Je vous soumets, aujourd’hui, un article que j''ai écrit pour le dernier numéro "d'Employeur suisse", le journal de l'Union Patronale Suisse ("Employeur suisse", Rubrique Éclairage, Edition 17 / 2010, p. 61):

"L'âme de ce pays peut être bien étrange ! Elle nous pousse souvent à nous focaliser sur le détail, pour critiquer, voire condamner les projets innovateurs. Elle nous retient d'être fiers de ce qui se fait ici, de reconnaître nos atouts et, évidemment, de nous féliciter d'avoir des têtes qui dépassent.

L'EPFL a inauguré en juin 2009 sur son campus le Quartier de l'Innovation. Pas moins de 2000 emplois vont y être créés d'ici 2012 ! Et c'est sur ce campus que Nestlé a annoncé sa décision d'implanter un centre de recherche consacré à «la nutrition de santé», centre qui comptera près de 200 collaborateurs. Au lieu de se réjouir de cette bonne nouvelle, la radio romande se demandait si cette collaboration entre l'industrie et le monde académique ne risque pas d'avoir une influence néfaste sur les scientifiques, d'en faire des pions au service de l'économie et de priver le monde universitaire de son indépendance. En plein débat sur l'assurance-chômage, nos journalistes ont été incapables de mettre en perspective cette chance de voir 200 emplois créés dans un secteur de recherches qui pourrait générer d'autres emplois grâce aux découvertes faites. Dans tout autre pays, on se battrait pour bénéficier d'une telle opportunité et on serait reconnaissant de pouvoir en profiter. Manifestement pas en Suisse !

Heureusement que cet esprit étriqué n'habite pas tous les citoyens de ce pays, sans quoi notre taux de chômage ne serait pas le plus bas d'Europe. Pour atteindre cette place enviable, la Suisse s'est donné les moyens. Depuis des années, elle caracole en tête des classements mondiaux sur la capacité d'innovation, grâce à des activités de recherche et développement très dynamiques. Elle y consacre plus de 3 % de son PIB et atteint ainsi l'objectif fixé par le Traité de Lisbonne, qui vise à doter l'Europe de «l'économie de la connaissance la plus compétitive et la plus dynamique du monde». Les journalistes, si prompts à la critique et habités par cet esprit chagrin, seraient bien inspirés de regarder les chiffres en détail.
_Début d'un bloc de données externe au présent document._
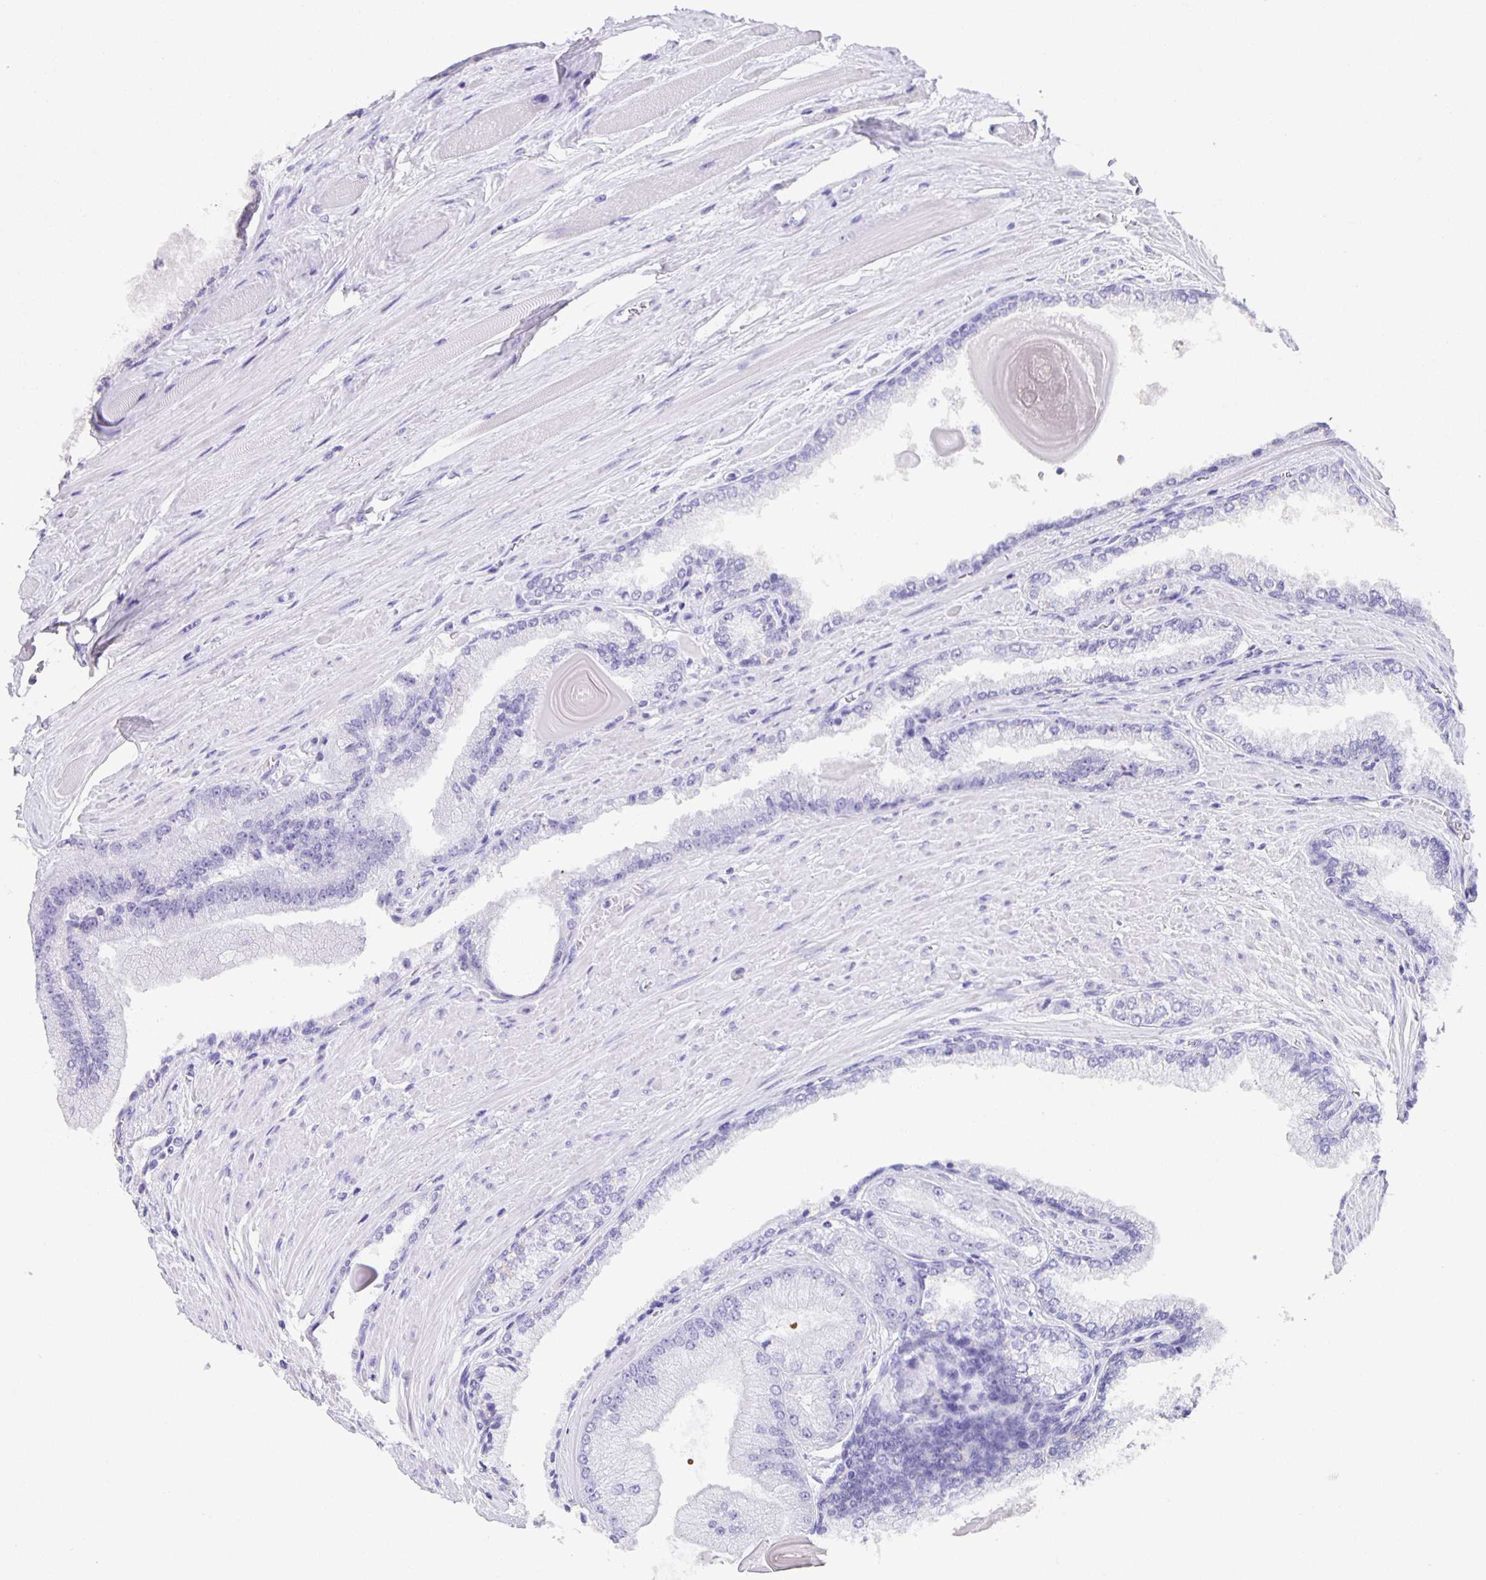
{"staining": {"intensity": "negative", "quantity": "none", "location": "none"}, "tissue": "prostate cancer", "cell_type": "Tumor cells", "image_type": "cancer", "snomed": [{"axis": "morphology", "description": "Adenocarcinoma, Low grade"}, {"axis": "topography", "description": "Prostate"}], "caption": "This is a image of immunohistochemistry (IHC) staining of prostate cancer, which shows no positivity in tumor cells.", "gene": "GUCA2A", "patient": {"sex": "male", "age": 67}}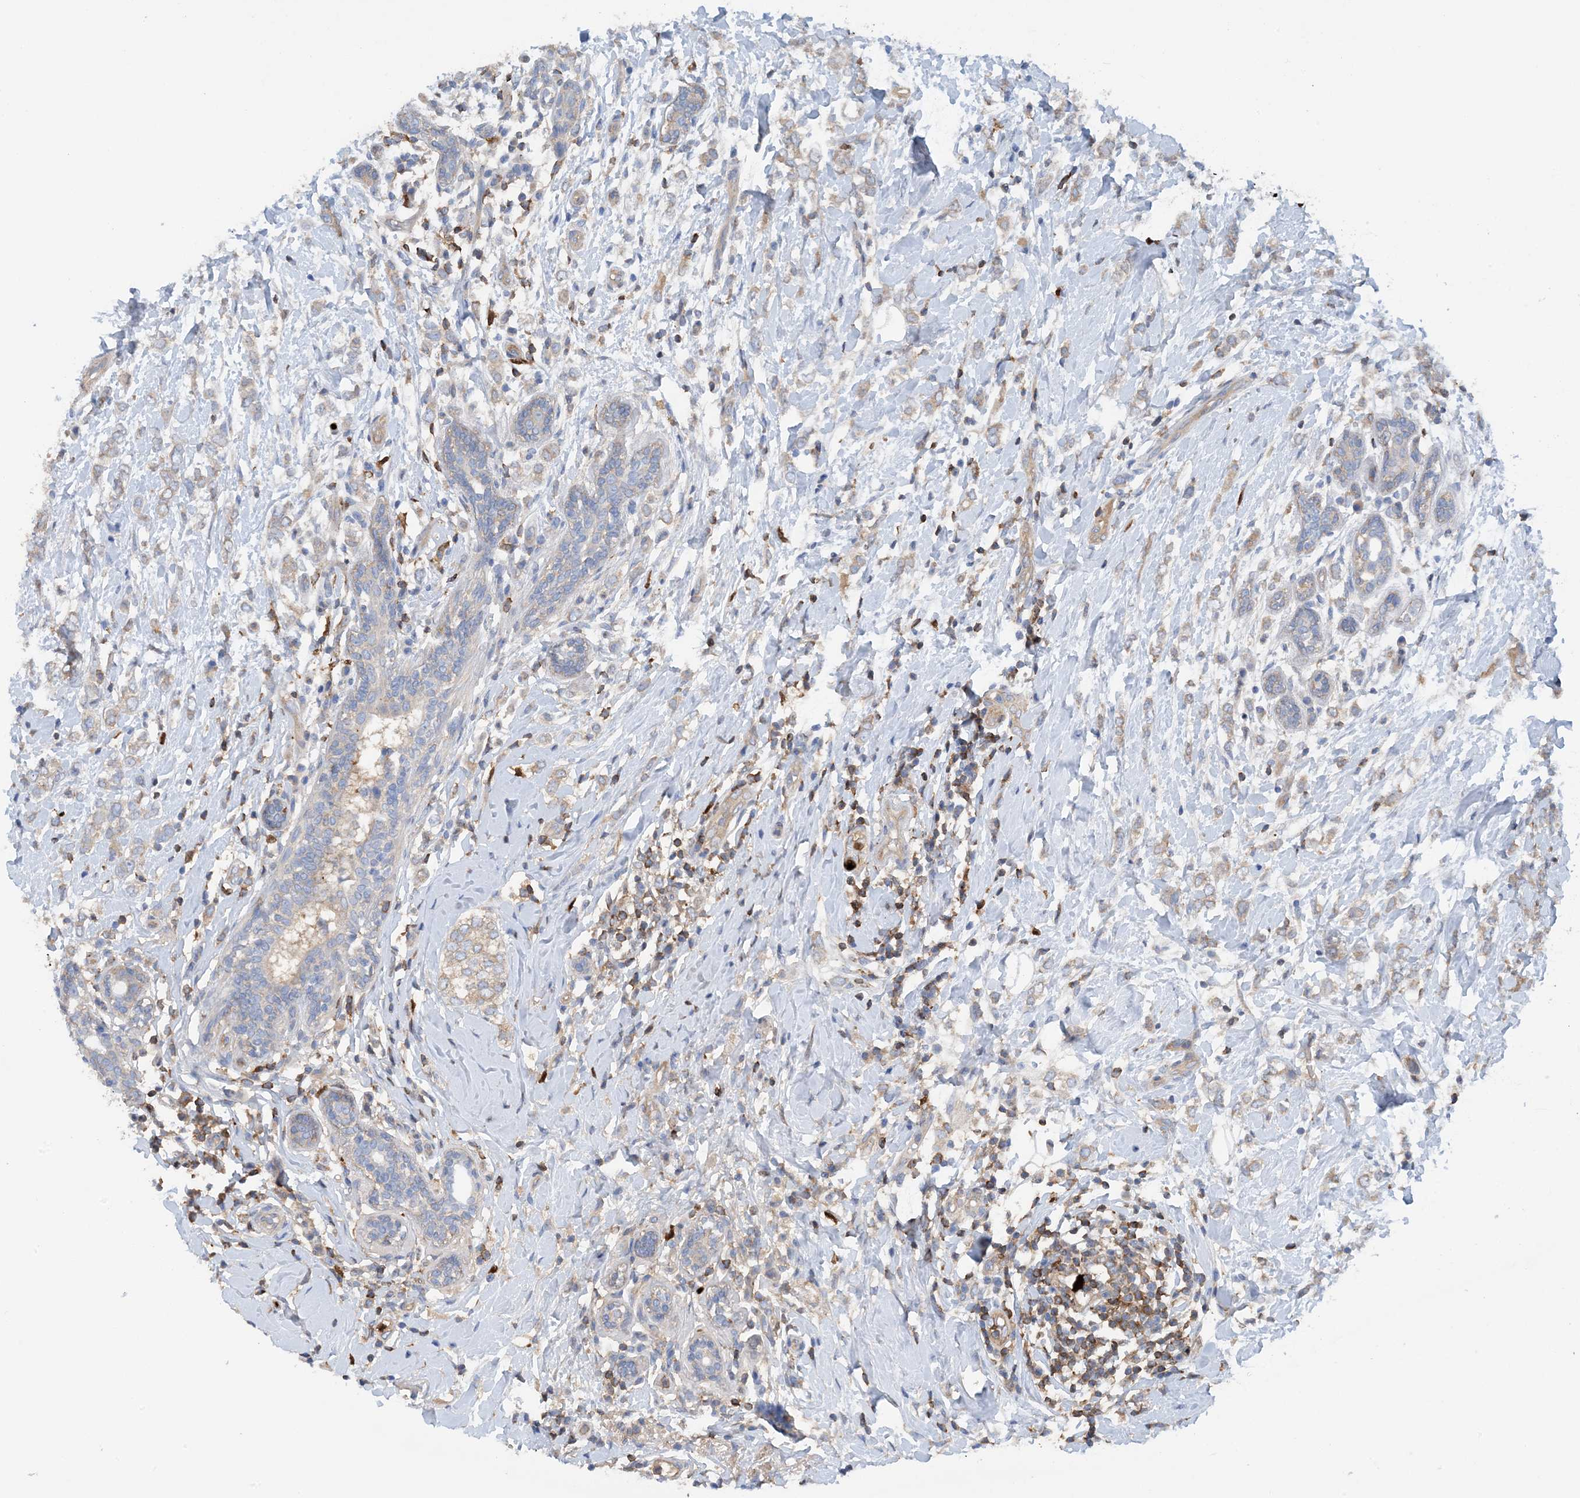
{"staining": {"intensity": "weak", "quantity": "25%-75%", "location": "cytoplasmic/membranous"}, "tissue": "breast cancer", "cell_type": "Tumor cells", "image_type": "cancer", "snomed": [{"axis": "morphology", "description": "Normal tissue, NOS"}, {"axis": "morphology", "description": "Lobular carcinoma"}, {"axis": "topography", "description": "Breast"}], "caption": "An immunohistochemistry (IHC) image of tumor tissue is shown. Protein staining in brown shows weak cytoplasmic/membranous positivity in breast lobular carcinoma within tumor cells. The protein is shown in brown color, while the nuclei are stained blue.", "gene": "PHACTR2", "patient": {"sex": "female", "age": 47}}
Ils constateraient alors que, si la Suisse sort encore en tête des classements mondiaux sur la R&D, c'est bel et bien parce que cette dernière est financée aux trois-quarts par l'économie privée. C'est aussi cette économie privée qui ouvre des centres de recherche à l'EPFL et qui investit des montants considérables à l'étranger. Elle a depuis longtemps «rasé les montagnes afin de voir la mer», pour le bien général de nos emplois!